Naturally embedding primes within a person’s speech and gestures effectively influenced people’s decision making. Despite the primes being fully visible (and audible), participants were unaware that the primes may have influenced their decisions. Our results dovetail findings from choice blindness literature, which illustrates that people often do not know the real reason for their choice (2427).

We believe that most forcing principles can be applied to decision-making processes that are not restricted to playing cards. For example, research from our laboratory shows that some psychological principles applied to card forces generalize to contexts where people have stronger preferences [e.g., holiday destinations] or the outcome of a computer game. With regards to the mental priming force, others have shown that misinformation from gestures can also influence eyewitnesses’ memory reports (2829) and that gestures could prime words (30). Despite their implicit nature, these nonverbal cues can influence both memory and decision-making processes in contexts outside the magic performance.

Our study shares some of the characteristics of previous research on social psychological priming and embodied effects, which have been heavily criticized and found hard to replicate (3134): our primes were naturally embedded within the context of the experiment. However, the cognitive mechanisms that are being activated seem to differ. As Newell and Shanks (1) point out, standard priming effects such as lexical and repetition priming rely on well-established cognitive mechanisms, but it is often difficult to explain embodied priming effects on theoretical grounds. We appreciate that further research is required to help understand the cognitive mechanism that underpins the mental priming force, but we believe that it relies on semantic priming. Several studies have shown that people process specific gestures semantically (3537), and it is likely that they evoke similar semantic activation that is found for words or pictures (38). We therefore suggest that the mental priming force relies on gestures and speech segments evoking simple semantic activation that make the number three and diamond shape more accessible.
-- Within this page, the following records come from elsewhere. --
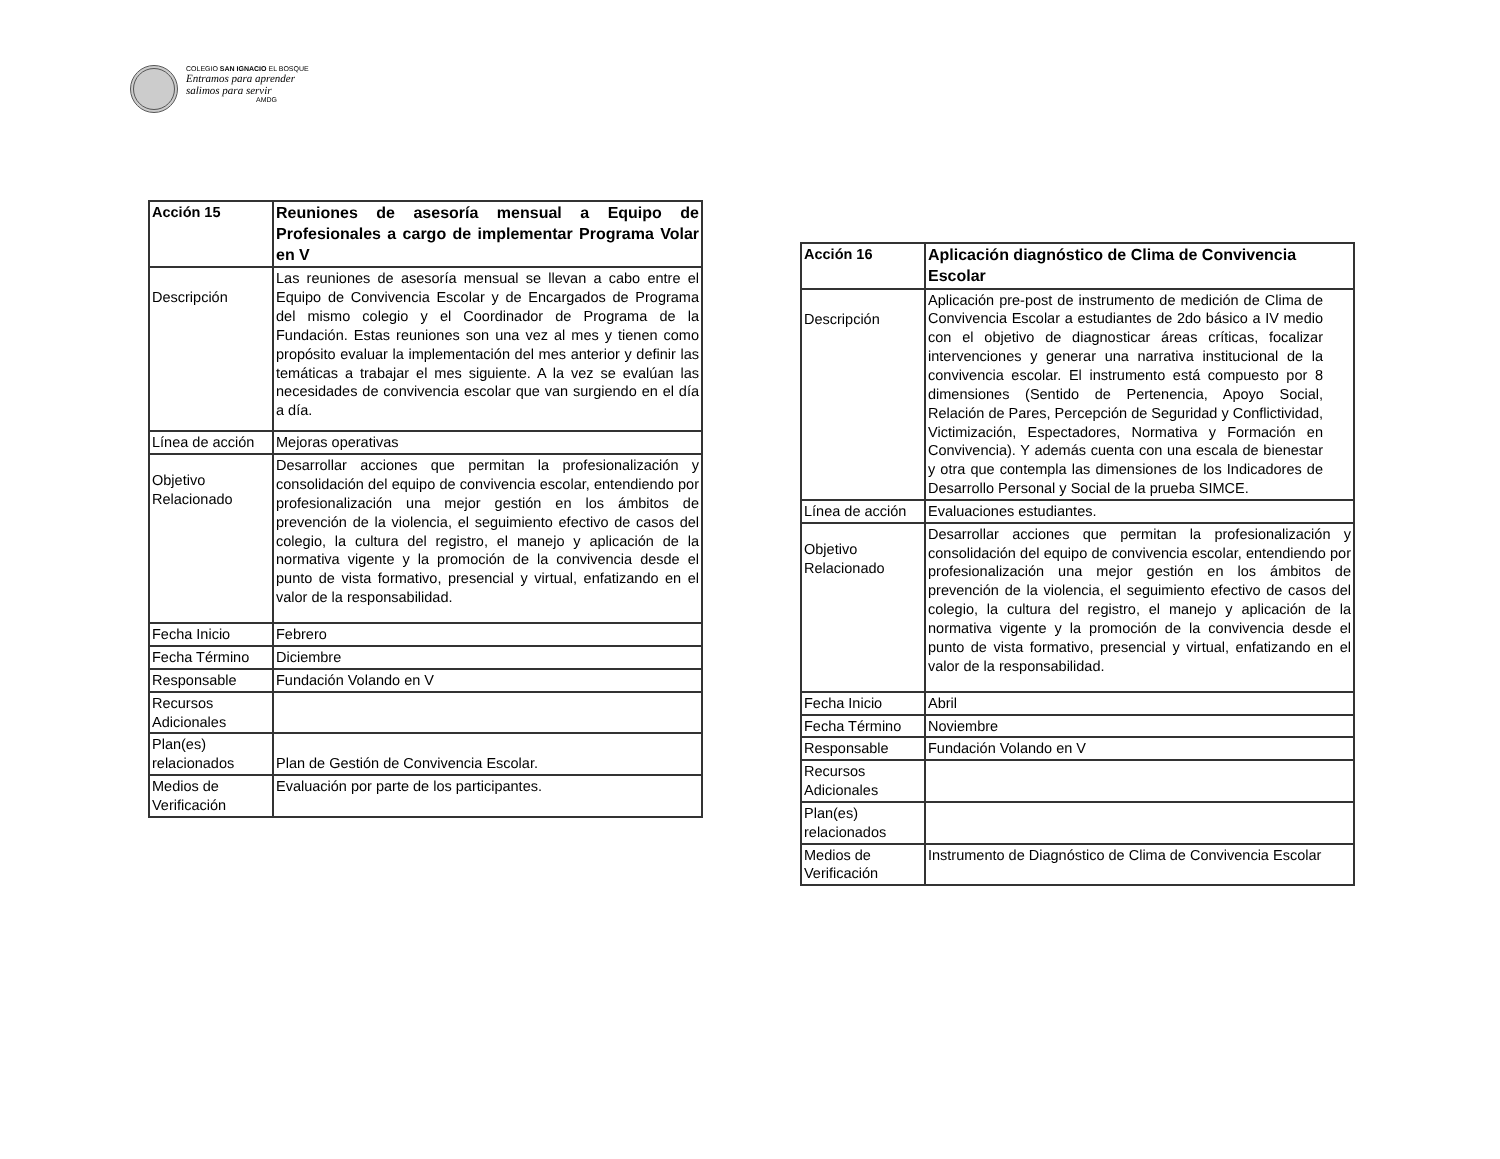COLEGIO SAN IGNACIO EL BOSQUE
Entramos para aprender
salimos para servir
AMDG
| Acción 15 | Reuniones de asesoría mensual a Equipo de Profesionales a cargo de implementar Programa Volar en V |
| Descripción | Las reuniones de asesoría mensual se llevan a cabo entre el Equipo de Convivencia Escolar y de Encargados de Programa del mismo colegio y el Coordinador de Programa de la Fundación. Estas reuniones son una vez al mes y tienen como propósito evaluar la implementación del mes anterior y definir las temáticas a trabajar el mes siguiente. A la vez se evalúan las necesidades de convivencia escolar que van surgiendo en el día a día. |
| Línea de acción | Mejoras operativas |
| Objetivo Relacionado | Desarrollar acciones que permitan la profesionalización y consolidación del equipo de convivencia escolar, entendiendo por profesionalización una mejor gestión en los ámbitos de prevención de la violencia, el seguimiento efectivo de casos del colegio, la cultura del registro, el manejo y aplicación de la normativa vigente y la promoción de la convivencia desde el punto de vista formativo, presencial y virtual, enfatizando en el valor de la responsabilidad. |
| Fecha Inicio | Febrero |
| Fecha Término | Diciembre |
| Responsable | Fundación Volando en V |
| Recursos Adicionales | |
| Plan(es) relacionados | Plan de Gestión de Convivencia Escolar. |
| Medios de Verificación | Evaluación por parte de los participantes. |
| Acción 16 | Aplicación diagnóstico de Clima de Convivencia Escolar |
| Descripción | Aplicación pre-post de instrumento de medición de Clima de Convivencia Escolar a estudiantes de 2do básico a IV medio con el objetivo de diagnosticar áreas críticas, focalizar intervenciones y generar una narrativa institucional de la convivencia escolar. El instrumento está compuesto por 8 dimensiones (Sentido de Pertenencia, Apoyo Social, Relación de Pares, Percepción de Seguridad y Conflictividad, Victimización, Espectadores, Normativa y Formación en Convivencia). Y además cuenta con una escala de bienestar y otra que contempla las dimensiones de los Indicadores de Desarrollo Personal y Social de la prueba SIMCE. |
| Línea de acción | Evaluaciones estudiantes. |
| Objetivo Relacionado | Desarrollar acciones que permitan la profesionalización y consolidación del equipo de convivencia escolar, entendiendo por profesionalización una mejor gestión en los ámbitos de prevención de la violencia, el seguimiento efectivo de casos del colegio, la cultura del registro, el manejo y aplicación de la normativa vigente y la promoción de la convivencia desde el punto de vista formativo, presencial y virtual, enfatizando en el valor de la responsabilidad. |
| Fecha Inicio | Abril |
| Fecha Término | Noviembre |
| Responsable | Fundación Volando en V |
| Recursos Adicionales | |
| Plan(es) relacionados | |
| Medios de Verificación | Instrumento de Diagnóstico de Clima de Convivencia Escolar |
The mental priming force is less reliable than most other forcing principles (14163940), and it is rarely used by magicians. Nevertheless, it was surprisingly effective. Although magicians often rely on more powerful tricks, they always have a “way out” for tricks relying on small probabilities of success rate like this one. Most conjuring techniques are very reliable, and we have investigated a wide range of forcing techniques (163940) that are far more reliable than the mental priming force. However, as we mentioned, previous findings have, for example, shown that gestural misinformation (i.e., subtle hand gestures) can influence an eyewitness testimony and implant false memories about objects that are associated with the gesture (i.e., a specific jewelry such as a bracelet or ring) (28) and that words (e.g., bird) could be primed through iconic gestures (e.g., a pair of hands flapping) (30). Our results, using the force, add to these findings and confirm that forcing techniques provide a reliable way of studying diverse mental processes (41). Moreover, our results, linked to these findings, raise the possibility that this form of mind control could be used to effectively manipulate other mental processes such as memory and word retrieval.